Ayer volviendo de Frankfurt retrasaron mi vuelo 3 horas, para mí eran tres horas perdidas en un aeropuerto. Para mi compañero de vuelo eran 3 horas más en el exilio tras 33 años en el exilio.
Mi compañero de vuelo se llamaba Pinochet y es chileno.
Llamarse Pinochet seguramente lo libró de algo peor que el exilio, pero lo evitó ser detenido 6 días después del golpe de estado por ser un estudiante con ideas propias que apoyaba a un gobierno democraticamente elegido en su reforma agraria.
Como estudiante de agronomia creía en una reforma del campo que el gobierno quería llevar a cabo. Seis días despues un compañero de clase, de los otros lo delató, lo delató por formar parte de una democracia viva. Aquella que está viva gracias a que los ciudadanos se implican y hacen política desde la base. Una democracia está viva cuando los ciudadanos no sólo votan por un gobierno sin que hacen vivir las reformas que han elegido.
Podemos elegir que queremos acabar con la violencia de género, con las agresiones racistas, etc... Podemos tener las mejores leyes del mundo que sino acompañamos a la policía a aquella vecina que quiere dejar de aparecer por urgencias a horas intempestivas de nada sirve.
Eso es lo que hacían estos estudiantes de agronomia, y por eso fueron detenidos, juzgados y condenados. Los golpistas se inventaron unos cargos de terrorismo, requisaron unas armas que nunca existieron. Algunos que no tuvieron la suerte de estar lejanamente emparentados con el dictador desaparecieron.

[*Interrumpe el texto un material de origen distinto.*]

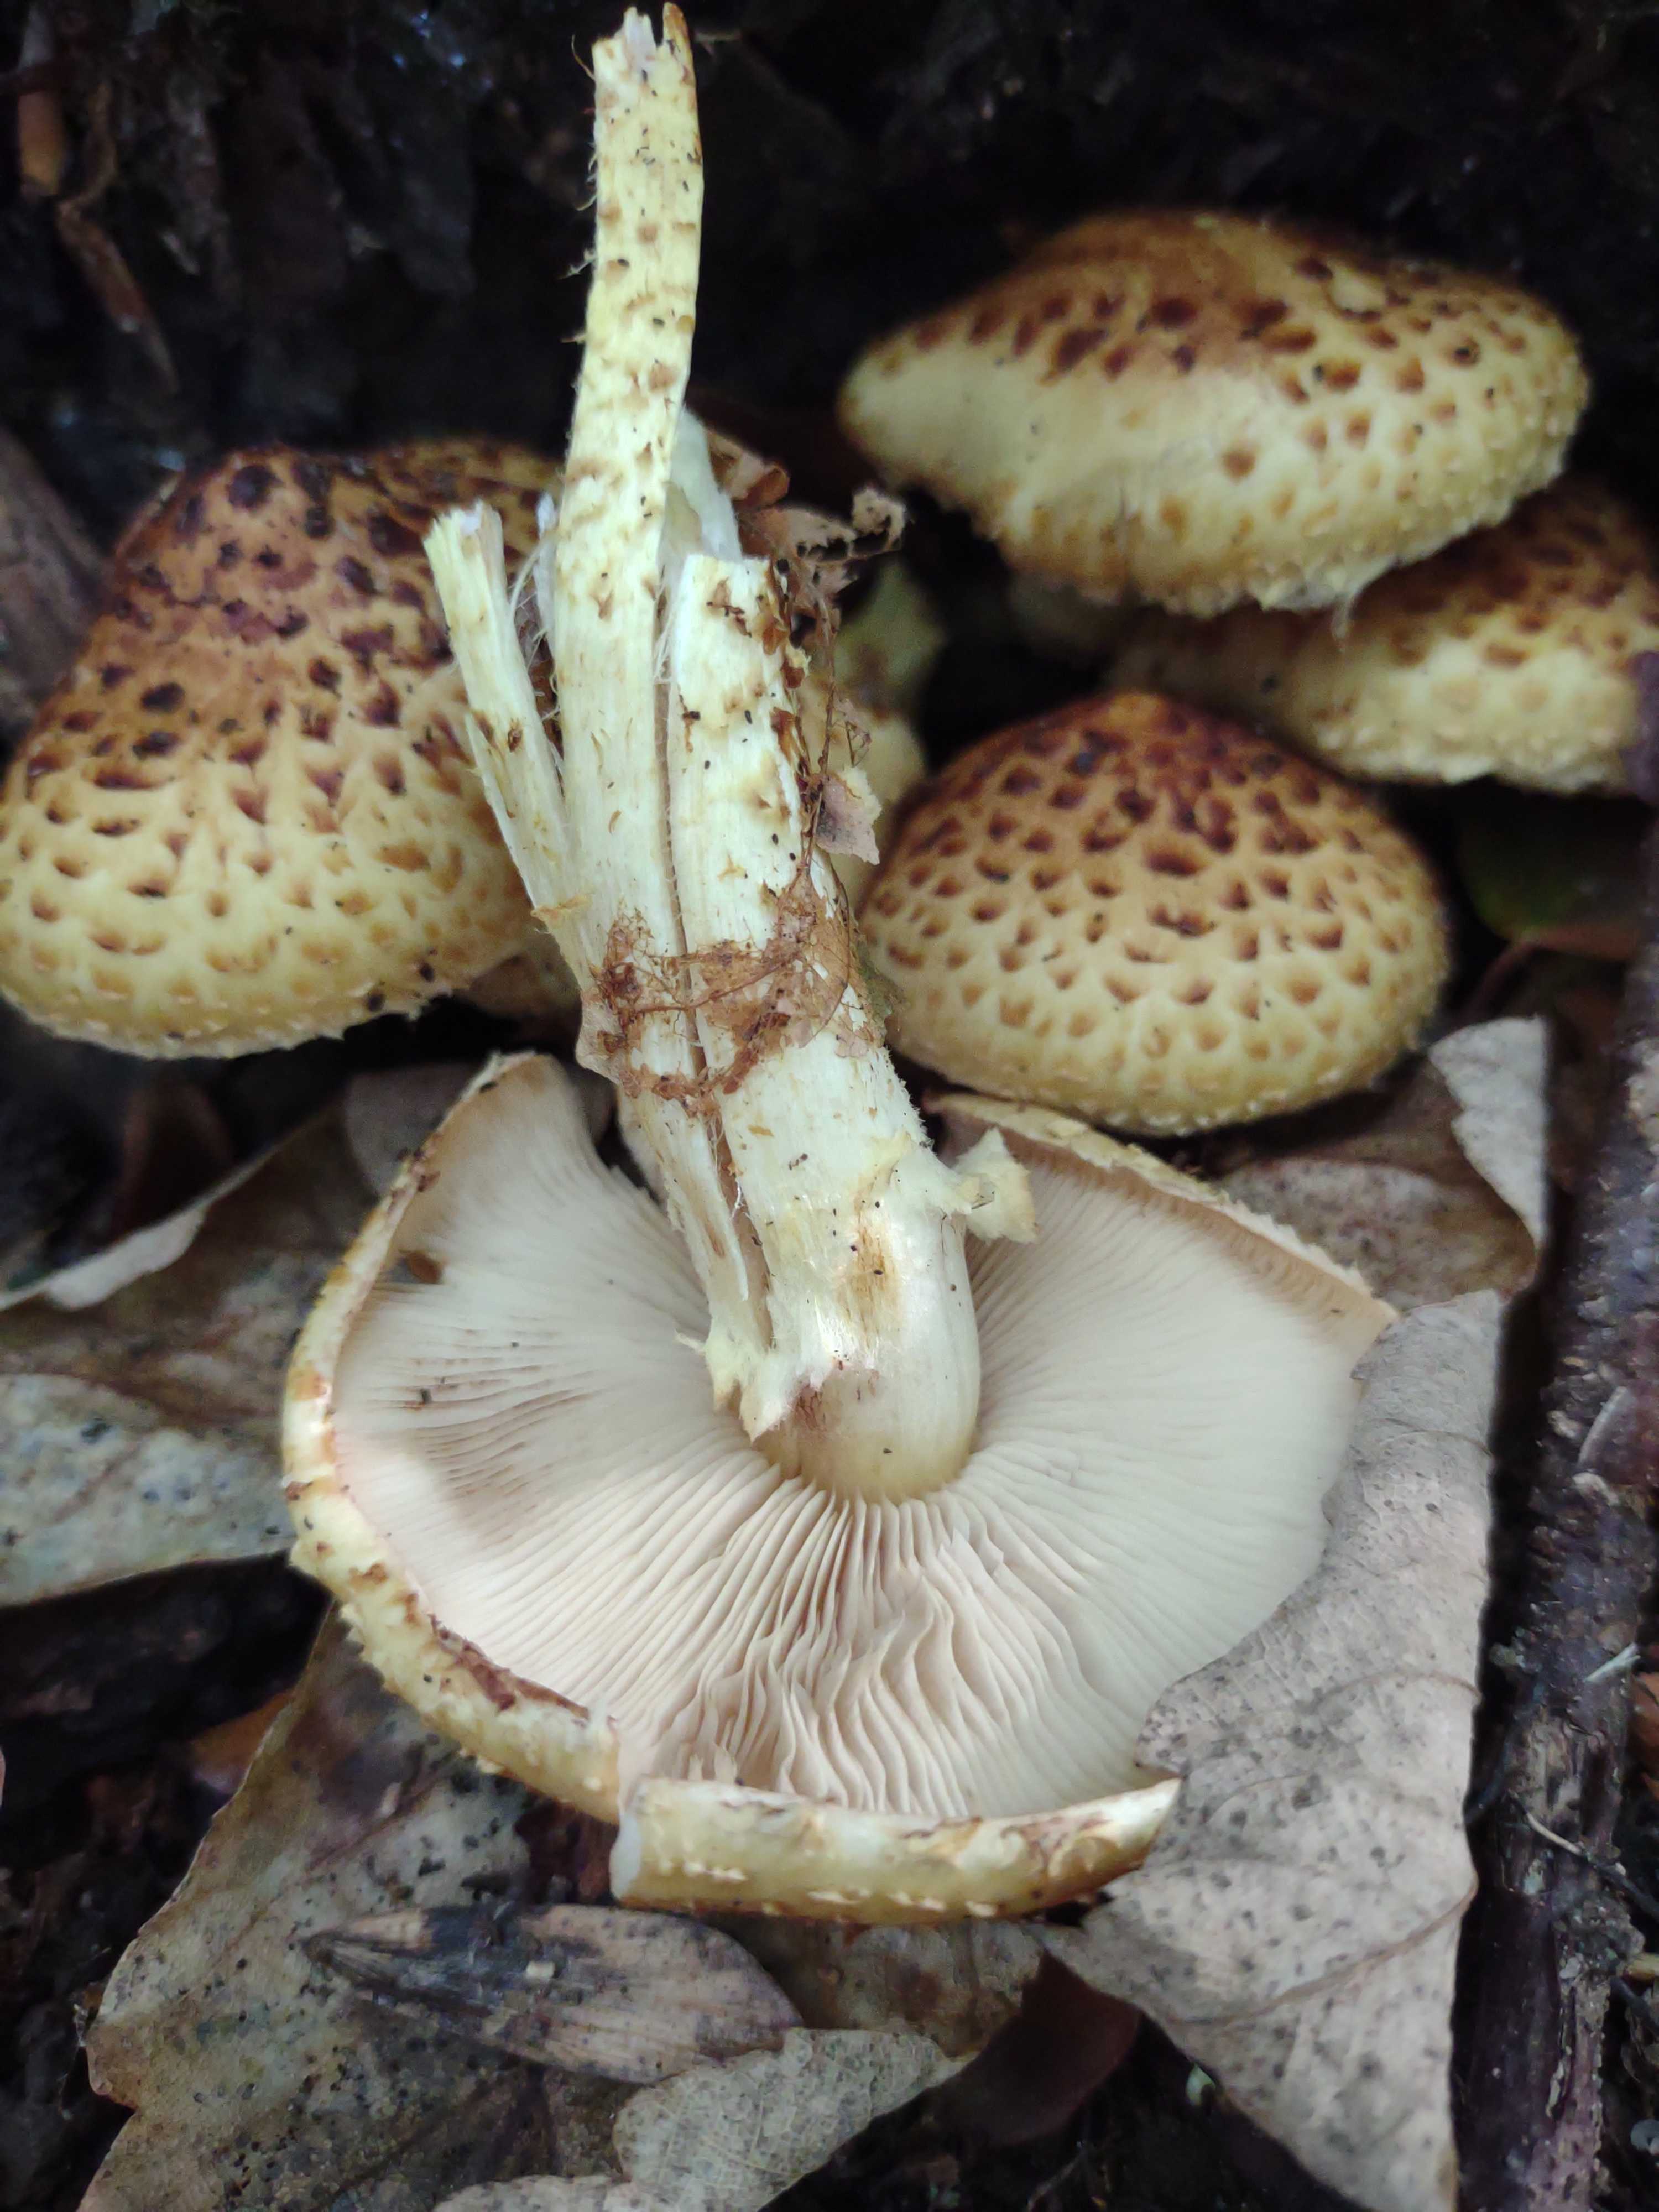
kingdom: Fungi
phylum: Basidiomycota
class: Agaricomycetes
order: Agaricales
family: Strophariaceae
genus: Pholiota
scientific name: Pholiota jahnii
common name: slimet skælhat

La gente suele decir que bien está lo que bien acaba, pero no creo que nadie le pueda devolver 33 años a una persona.
A Juan Carlos lo expulsaron de su país después de dos años de cárcel, con un pasaporte de naciones unidas aterrizó en un aeropuerto extranjero, un país que lo acogía, del que nada sabía, no conocía la lengua, no tenía ningún conocido, su familia y sus amigos estaban a 15.000 km, las llamadas telefónica transatlánticas costaban una fortuna. Se vió solo en un aeropuerto y esperó a que un alma caritativa lo recogiera.
Ahora vuelve, casi jubilado, al país que le vió nacer, que le encerró, lo expulsó como un maldito. Vuelve a un país que apenas conoce, su amigos, familia no son los mismos, algunos han muerto
Es la desgracia del refugiado político, te pasas media vida supirando por volver y si lo consigues no vuelves al mismo lugar.